• _Instructions for the task_: Can you reproduce the section of the CUDA kernel forum post below that starts at "After several hours" and ends at "nww_h, float tau)", word for word?

• _Document extract_:
--- --- ---
Crash of kernel function with an array of device pointers as a parameter Unknown error after kernel

sirotenko · October 24, 2011, 4:19pm

I’ve spent about a day trying to understand what is wrong with my kernel function, but have no idea.

Initially I had quite long and complicated function. I was trying to localize error, but I couldn’t. Changes in different parts of it sometimes lead to no error. But there were no logic in it.

After several hours of relaunching I’ve cut of everithing except those parts which keeps this kernel crash. Here it is:

#include <stdio.h>

__global__ void Kernel(float** nww, unsigned nww_w, unsigned nww_h, float tau) 

{

	unsigned c = __umul24(blockIdx.x, blockDim.x) + threadIdx.x;

	unsigned r = __umul24(blockIdx.y, blockDim.y) + threadIdx.y;

	if ((c < nww_w) && (r < nww_h)) {

		float  actw = 0;

		double lambda[2];

		double bestF = 10;

		double fdw(0);

		for (int i = 0; i < 2; ++i)  {

			int k = (i ? 0 : 1);

			int rhoNeg = 0;

			double dw = (rhoNeg ? -tau : tau) * lambda[k];

			double f = i ? 

				dw / (2*tau):

				dw / (2*tau);

			fdw = dw; 

			bestF = f;					

		}

		if (bestF < 10)		{

			actw = float(fdw);

		}

		nww[r][c] = 2*actw;

	}

}

void TestKernel()
--- --- ---
Images with keypoint coordinates:
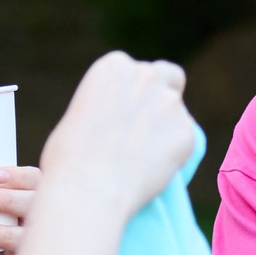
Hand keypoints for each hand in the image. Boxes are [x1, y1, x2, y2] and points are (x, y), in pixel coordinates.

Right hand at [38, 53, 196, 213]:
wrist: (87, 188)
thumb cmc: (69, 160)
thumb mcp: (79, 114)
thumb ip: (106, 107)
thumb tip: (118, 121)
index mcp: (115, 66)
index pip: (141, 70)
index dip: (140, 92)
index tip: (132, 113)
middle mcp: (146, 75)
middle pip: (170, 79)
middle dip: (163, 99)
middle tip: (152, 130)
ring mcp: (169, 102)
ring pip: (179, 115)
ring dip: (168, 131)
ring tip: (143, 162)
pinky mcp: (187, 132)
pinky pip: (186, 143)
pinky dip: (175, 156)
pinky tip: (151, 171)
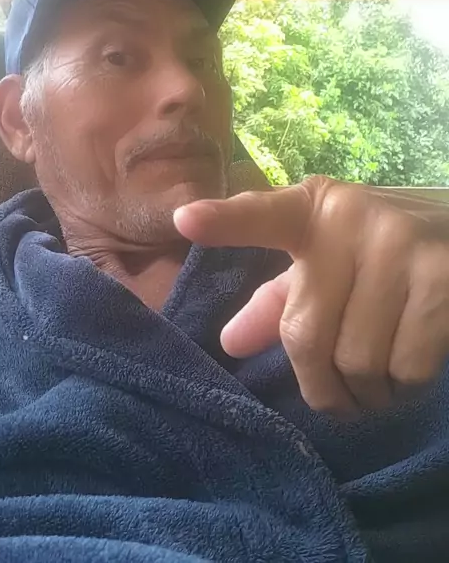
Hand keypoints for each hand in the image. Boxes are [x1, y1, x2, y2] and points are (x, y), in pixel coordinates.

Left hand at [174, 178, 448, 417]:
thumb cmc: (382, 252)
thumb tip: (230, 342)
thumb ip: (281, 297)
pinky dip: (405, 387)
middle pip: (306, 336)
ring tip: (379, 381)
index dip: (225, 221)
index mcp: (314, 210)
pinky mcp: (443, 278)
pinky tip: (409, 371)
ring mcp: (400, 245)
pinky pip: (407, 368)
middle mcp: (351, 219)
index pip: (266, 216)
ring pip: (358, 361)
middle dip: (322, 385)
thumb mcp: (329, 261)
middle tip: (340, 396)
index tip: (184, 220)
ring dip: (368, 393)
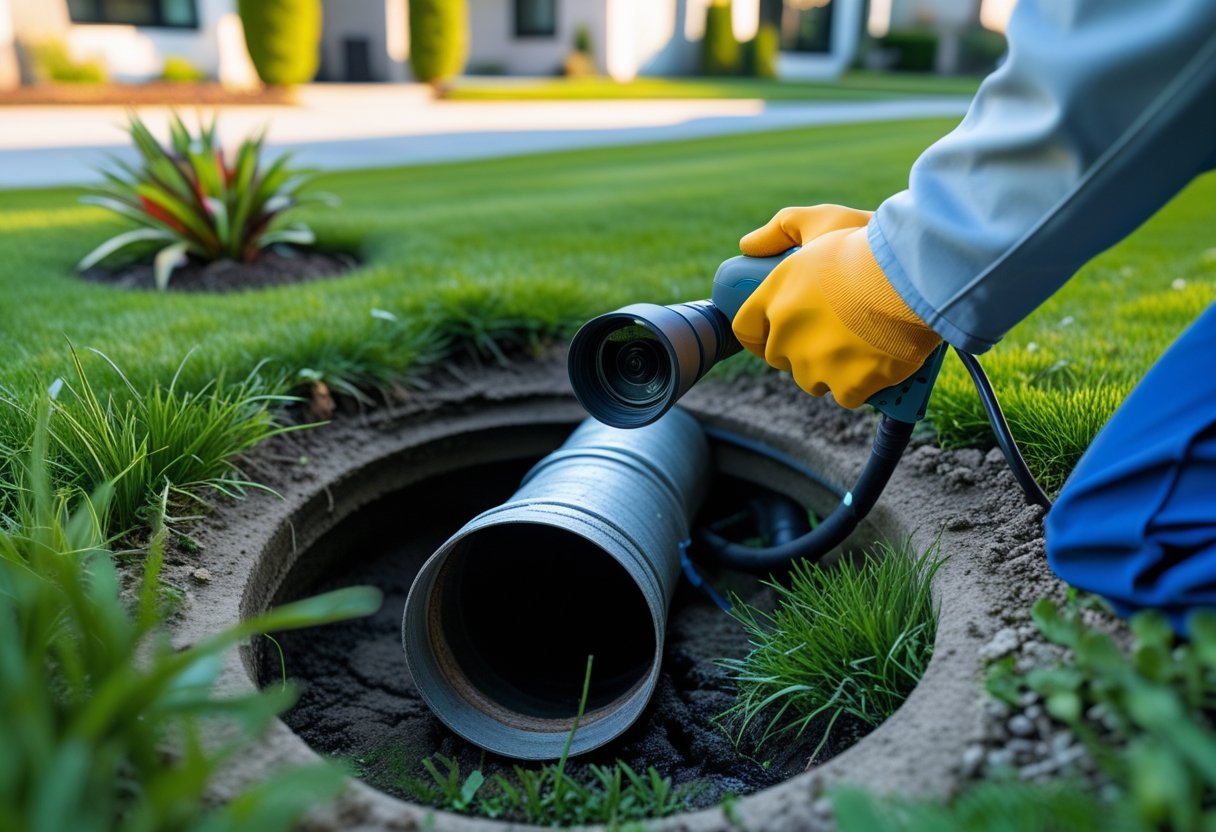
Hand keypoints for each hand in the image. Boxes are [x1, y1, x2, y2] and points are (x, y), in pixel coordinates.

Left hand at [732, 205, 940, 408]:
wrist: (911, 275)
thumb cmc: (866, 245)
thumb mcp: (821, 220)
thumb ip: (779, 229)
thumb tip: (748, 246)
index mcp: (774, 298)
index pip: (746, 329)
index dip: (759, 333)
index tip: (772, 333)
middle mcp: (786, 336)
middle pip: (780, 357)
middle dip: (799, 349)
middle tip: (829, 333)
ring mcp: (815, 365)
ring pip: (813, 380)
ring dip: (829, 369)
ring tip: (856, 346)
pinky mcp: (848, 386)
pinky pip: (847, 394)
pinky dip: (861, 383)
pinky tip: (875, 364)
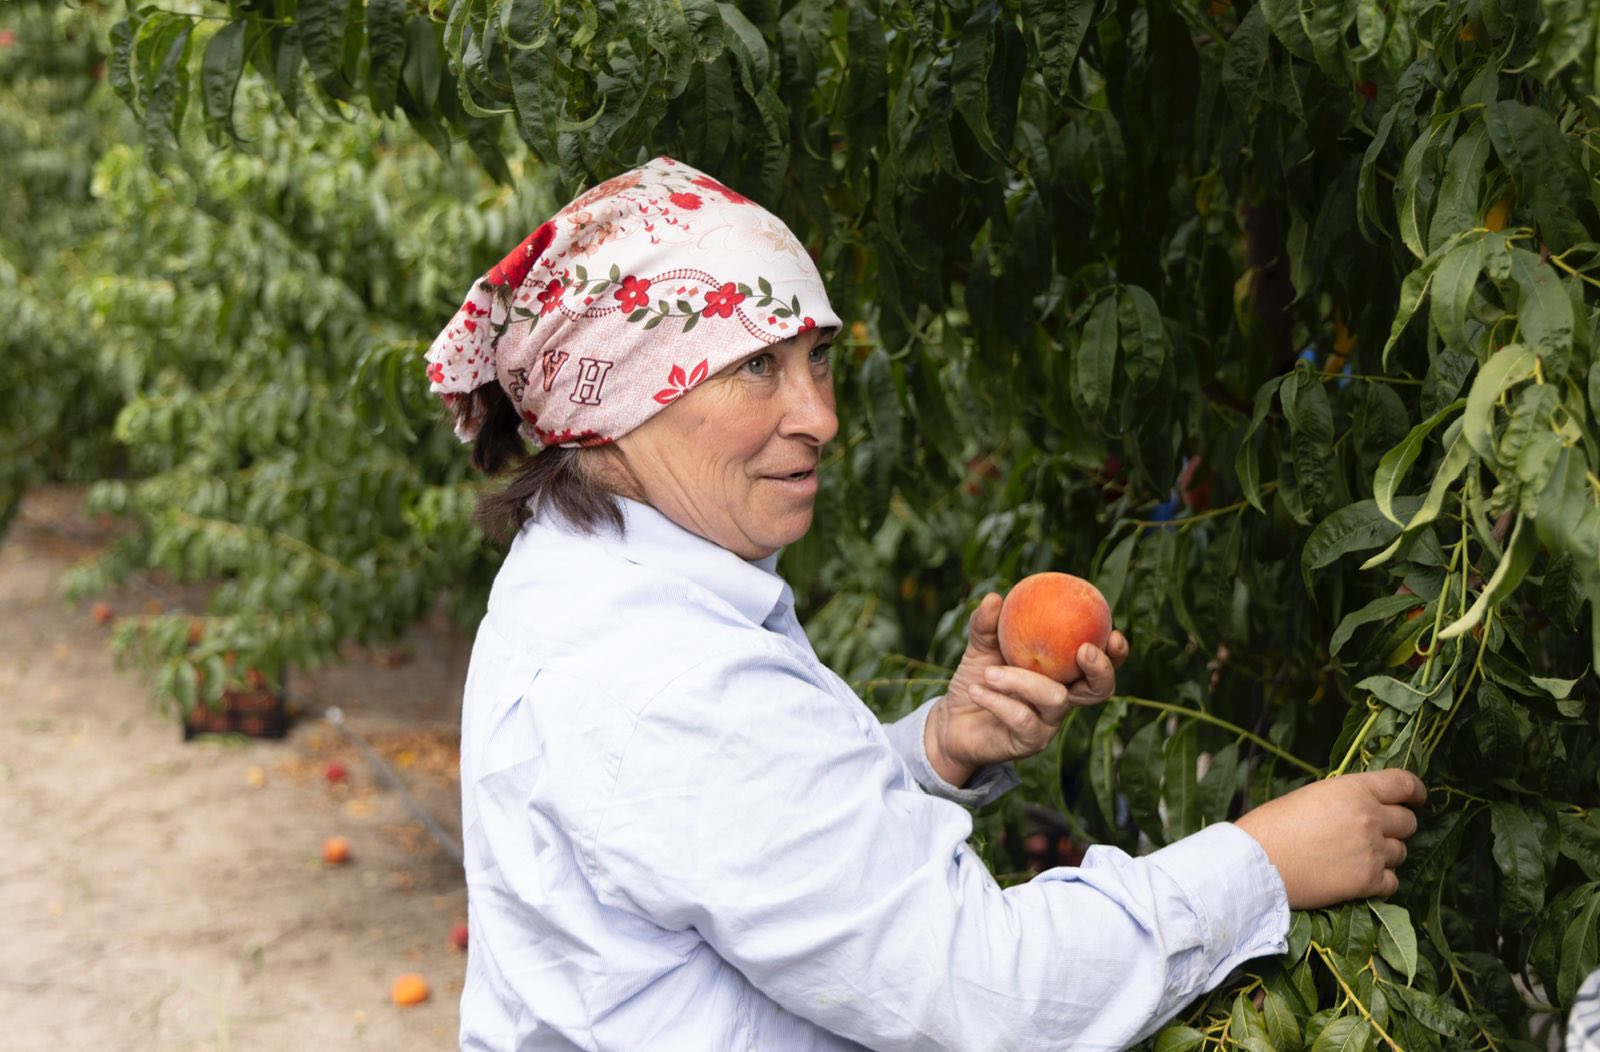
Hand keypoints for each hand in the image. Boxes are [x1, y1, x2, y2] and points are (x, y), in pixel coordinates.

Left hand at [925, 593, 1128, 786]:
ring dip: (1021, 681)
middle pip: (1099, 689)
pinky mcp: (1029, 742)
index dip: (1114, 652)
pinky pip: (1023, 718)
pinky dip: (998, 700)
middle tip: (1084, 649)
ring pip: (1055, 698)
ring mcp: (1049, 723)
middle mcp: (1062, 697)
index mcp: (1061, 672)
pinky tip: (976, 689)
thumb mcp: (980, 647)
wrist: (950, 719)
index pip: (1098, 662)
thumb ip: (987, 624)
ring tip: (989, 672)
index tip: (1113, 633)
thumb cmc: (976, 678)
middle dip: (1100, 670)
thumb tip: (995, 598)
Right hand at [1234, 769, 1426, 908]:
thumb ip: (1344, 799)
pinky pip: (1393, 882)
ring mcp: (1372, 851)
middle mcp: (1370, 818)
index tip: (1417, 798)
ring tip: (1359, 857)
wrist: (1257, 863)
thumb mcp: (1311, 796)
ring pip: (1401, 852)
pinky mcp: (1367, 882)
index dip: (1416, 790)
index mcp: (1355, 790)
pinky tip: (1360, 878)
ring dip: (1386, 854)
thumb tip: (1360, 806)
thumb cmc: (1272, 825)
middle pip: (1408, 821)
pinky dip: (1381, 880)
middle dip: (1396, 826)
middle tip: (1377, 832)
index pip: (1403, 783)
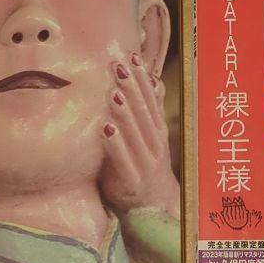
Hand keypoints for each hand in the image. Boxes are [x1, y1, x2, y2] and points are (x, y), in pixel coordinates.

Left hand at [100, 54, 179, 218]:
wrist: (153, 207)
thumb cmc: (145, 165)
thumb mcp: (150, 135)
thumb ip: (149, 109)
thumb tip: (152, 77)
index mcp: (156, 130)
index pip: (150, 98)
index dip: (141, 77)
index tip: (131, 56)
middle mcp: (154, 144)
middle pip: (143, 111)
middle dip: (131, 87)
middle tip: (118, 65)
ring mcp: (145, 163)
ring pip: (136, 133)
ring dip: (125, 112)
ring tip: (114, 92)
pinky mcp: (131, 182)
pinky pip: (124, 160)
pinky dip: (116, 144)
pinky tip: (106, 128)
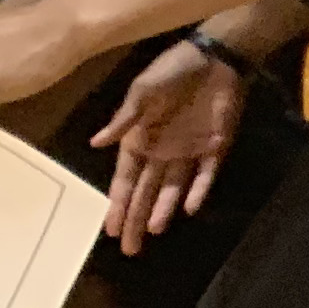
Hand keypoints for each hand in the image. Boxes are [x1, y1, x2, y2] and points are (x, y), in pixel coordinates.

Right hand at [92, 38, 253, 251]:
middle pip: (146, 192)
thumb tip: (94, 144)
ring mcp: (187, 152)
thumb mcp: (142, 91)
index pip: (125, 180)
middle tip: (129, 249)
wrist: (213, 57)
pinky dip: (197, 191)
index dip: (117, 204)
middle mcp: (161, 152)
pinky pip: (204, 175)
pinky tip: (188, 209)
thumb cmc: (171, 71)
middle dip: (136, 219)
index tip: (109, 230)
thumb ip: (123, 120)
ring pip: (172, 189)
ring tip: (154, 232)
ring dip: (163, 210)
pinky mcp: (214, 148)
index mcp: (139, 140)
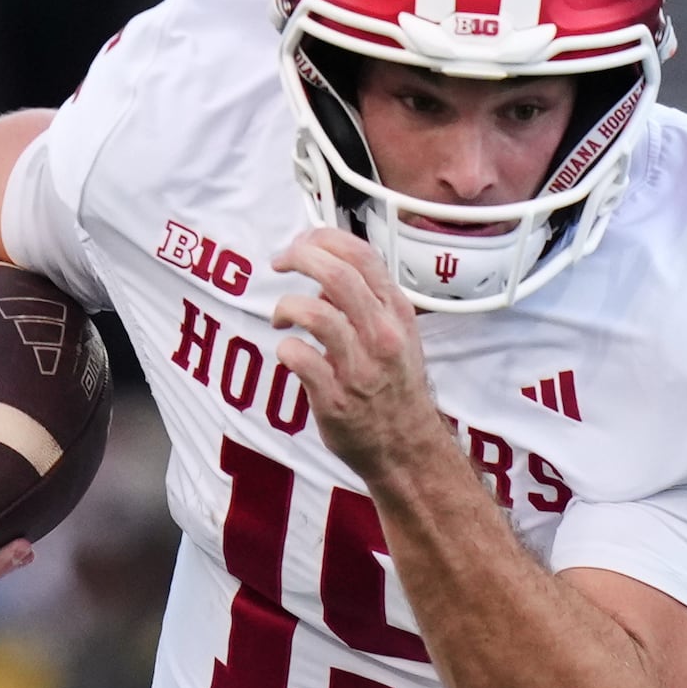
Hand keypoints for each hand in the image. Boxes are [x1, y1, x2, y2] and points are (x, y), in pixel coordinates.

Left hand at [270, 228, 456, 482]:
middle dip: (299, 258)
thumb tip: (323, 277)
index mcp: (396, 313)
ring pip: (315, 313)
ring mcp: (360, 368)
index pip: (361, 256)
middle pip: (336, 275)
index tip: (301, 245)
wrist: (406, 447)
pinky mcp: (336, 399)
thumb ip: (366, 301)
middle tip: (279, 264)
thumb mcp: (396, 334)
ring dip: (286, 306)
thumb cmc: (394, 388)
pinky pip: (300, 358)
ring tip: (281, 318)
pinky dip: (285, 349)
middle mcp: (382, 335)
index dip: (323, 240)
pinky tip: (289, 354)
--- --- ---
• _Your solution_:
After several hours of relaunching I’ve cut of everithing except those parts which keeps this kernel crash. Here it is:

#include <stdio.h>

__global__ void Kernel(float** nww, unsigned nww_w, unsigned nww_h, float tau)